I understand the suggestion of many libertarians that it might be wise to support Democratic candidates in the mid-term elections in order to split the power between the executive and legislative branches. Gridlock might improve our chances of avoiding really bad laws and regulations.
Unfortunately, whenever I see an article like this one (indicating that many Democrats will include an anti-Wal-Mart agenda in their campaigns), I remember why I find the left so despicable.
I don’t know much about Wal-Mart, but I know that it is a successful retailer, and the nation’s largest private employer. It conducts millions of transactions each day and all of these are made voluntarily by people who think that the transactions make them better off. Wal-Mart brings many products to market at very low prices and thus helps improve its customers’ quality of life.
I don’t think people hate Wal-Mart because it has the worst practices of any private company. I think they hate it because it is large, visible, and successful. They want to believe that big is bad, and success is unfair. Wal-Mart provides a convenient scapegoat to exploit people’s economic anxieties. In that sense, it reminds me of anti-Semitism. It appeals to people’s fear, and stupidity.

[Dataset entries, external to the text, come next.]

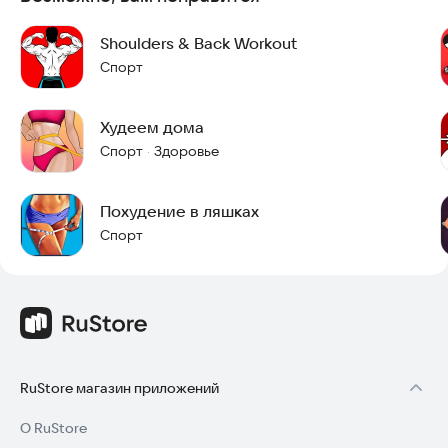
Shoulders & Back Workout
Спорт
Худеем дома
Спорт
Здоровье
·
Похудение в ляшках
Спорт
RuStore магазин приложений
О RuStore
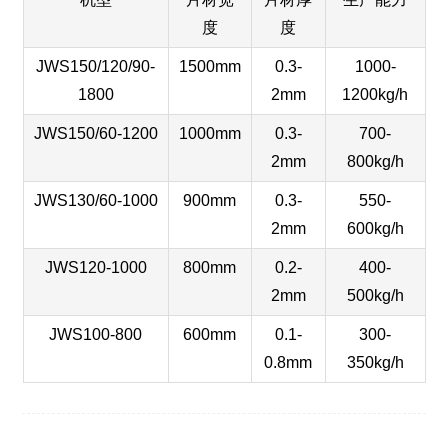
度
度
JWS150/120/90-
1500mm
0.3-
1000-
1800
2mm
1200kg/h
JWS150/60-1200
1000mm
0.3-
700-
2mm
800kg/h
JWS130/60-1000
900mm
0.3-
550-
2mm
600kg/h
JWS120-1000
800mm
0.2-
400-
2mm
500kg/h
JWS100-800
600mm
0.1-
300-
0.8mm
350kg/h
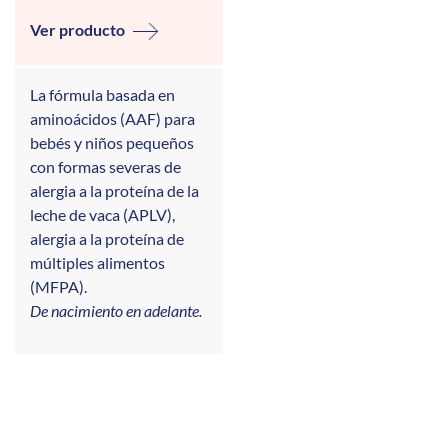
Ver producto
La fórmula basada en
aminoácidos (AAF) para
bebés y niños pequeños
con formas severas de
alergia a la proteína de la
leche de vaca (APLV),
alergia a la proteína de
múltiples alimentos
(MFPA).
De nacimiento en adelante.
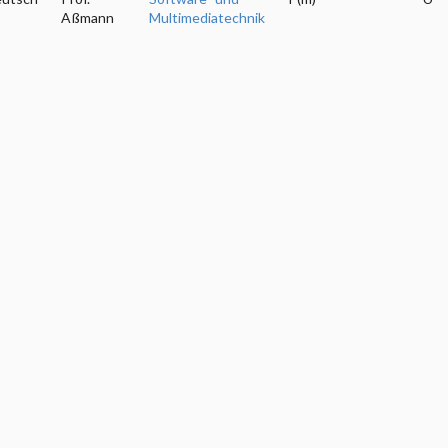
Aßmann
Multimediatechnik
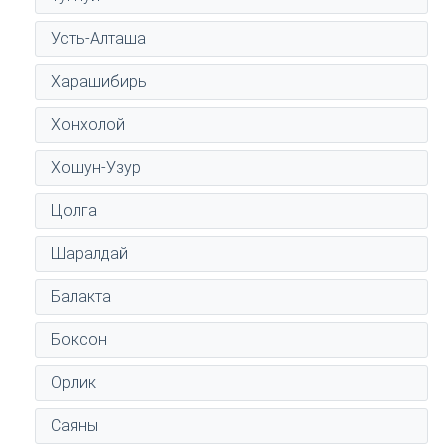
Усть-Алташа
Харашибирь
Хонхолой
Хошун-Узур
Цолга
Шаралдай
Балакта
Боксон
Орлик
Саяны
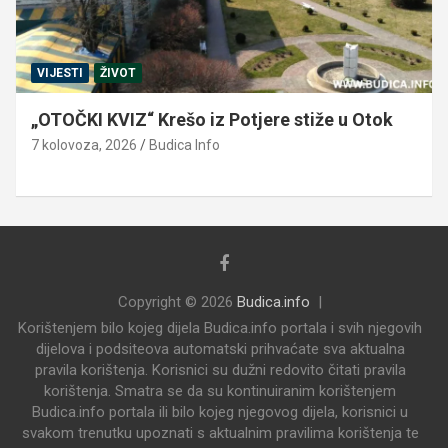
VIJESTI
ŽIVOT
„OTOČKI KVIZ“ Krešo iz Potjere stiže u Otok
7 kolovoza, 2026
Budica Info
Copyright © 2026
Budica.info
Korištenjem bilo kojeg dijela Budica.info portala i svih njegovih
dijelova i podsiteova automatski prihvaćate sva aktualna
pravila korištenja. Korisnici su dužni redovito čitati pravila
korištenja. Smatra se da su kontinuiranim korištenjem
Budica.info portala ili bilo kojeg njegovog dijela, korisnici u
svakom trenutku upoznati s aktualnim pravilima korištenja te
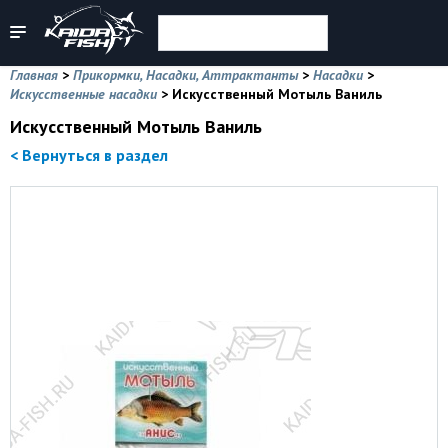
Главная
>
Прикормки, Насадки, Аттрактанты
>
Насадки
>
Искусственные насадки
>
Искусственный Мотыль Ваниль
Искусственный Мотыль Ваниль
< Вернуться в раздел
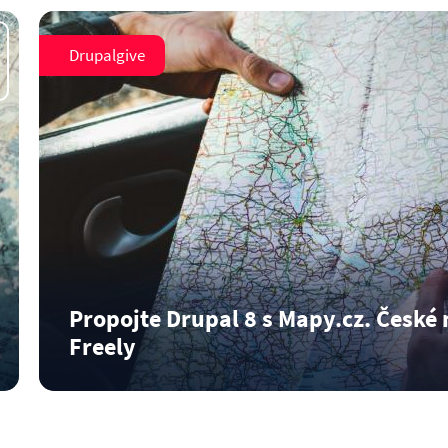
základní…
Číst dál
Drupalgive
Propojte Drupal 8 s Mapy.cz. Česk
Freely
Zobrazení údajů na mapě je běžnou součástí webovýc
Číst dál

The Democratic leadership, which should know its constituency well, believes that this campaign will help them win elections. That’s enough to tell me that these people should not be supported, and that there’s something terribly wrong with the average Democrat.
I realize that Republicans engage in similar exploitations of people’s fears (of gays, immigrants, atheists, etc.), but they don’t seem as eager to enact widely harmful laws as Democrats are. They don’t seem to hate human success.